• [Information]:
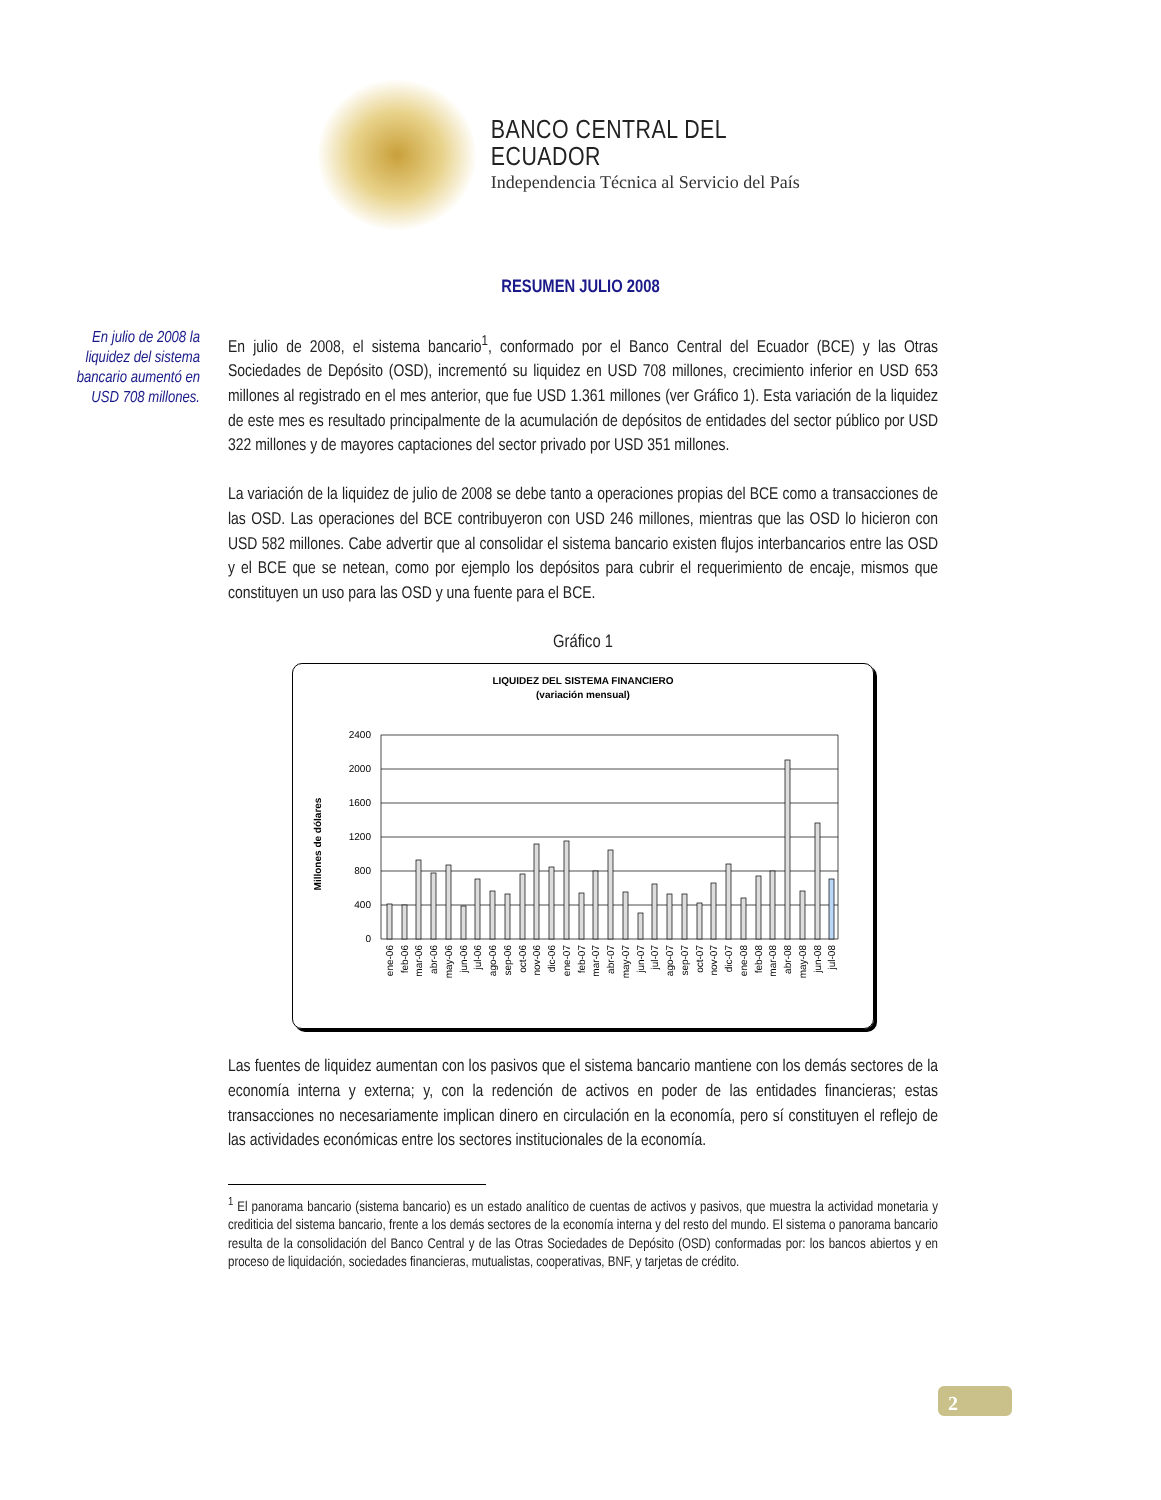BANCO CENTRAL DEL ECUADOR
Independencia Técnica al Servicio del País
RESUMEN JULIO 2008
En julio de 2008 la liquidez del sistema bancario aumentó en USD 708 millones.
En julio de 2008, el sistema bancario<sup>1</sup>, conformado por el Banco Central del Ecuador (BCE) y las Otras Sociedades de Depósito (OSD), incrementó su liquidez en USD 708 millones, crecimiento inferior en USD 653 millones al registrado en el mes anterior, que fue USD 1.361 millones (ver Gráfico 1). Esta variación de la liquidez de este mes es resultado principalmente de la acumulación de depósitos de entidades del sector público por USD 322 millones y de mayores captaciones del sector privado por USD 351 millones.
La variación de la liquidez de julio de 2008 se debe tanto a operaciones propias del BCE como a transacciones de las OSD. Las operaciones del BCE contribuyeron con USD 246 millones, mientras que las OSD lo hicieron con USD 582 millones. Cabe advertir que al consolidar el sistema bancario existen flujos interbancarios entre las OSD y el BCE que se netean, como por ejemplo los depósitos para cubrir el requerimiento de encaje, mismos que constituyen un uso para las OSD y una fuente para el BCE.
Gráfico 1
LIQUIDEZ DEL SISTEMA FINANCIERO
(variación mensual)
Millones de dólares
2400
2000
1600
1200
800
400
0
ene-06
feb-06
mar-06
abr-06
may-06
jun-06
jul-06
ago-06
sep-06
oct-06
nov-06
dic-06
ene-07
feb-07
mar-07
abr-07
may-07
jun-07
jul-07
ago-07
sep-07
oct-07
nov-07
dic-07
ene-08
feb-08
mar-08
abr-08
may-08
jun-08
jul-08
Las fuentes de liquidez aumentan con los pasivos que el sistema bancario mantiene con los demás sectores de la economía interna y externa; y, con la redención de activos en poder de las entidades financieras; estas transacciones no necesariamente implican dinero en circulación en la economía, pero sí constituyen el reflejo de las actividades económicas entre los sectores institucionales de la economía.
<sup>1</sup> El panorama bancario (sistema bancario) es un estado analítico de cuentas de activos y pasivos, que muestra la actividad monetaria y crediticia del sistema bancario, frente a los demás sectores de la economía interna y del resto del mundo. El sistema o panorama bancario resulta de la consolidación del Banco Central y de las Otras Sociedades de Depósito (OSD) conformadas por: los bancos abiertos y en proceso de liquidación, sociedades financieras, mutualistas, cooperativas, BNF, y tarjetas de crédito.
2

• [Action item]: A single number is the whole answer here: the number of lines in the data that include "Otras".

• [Answer section]: 2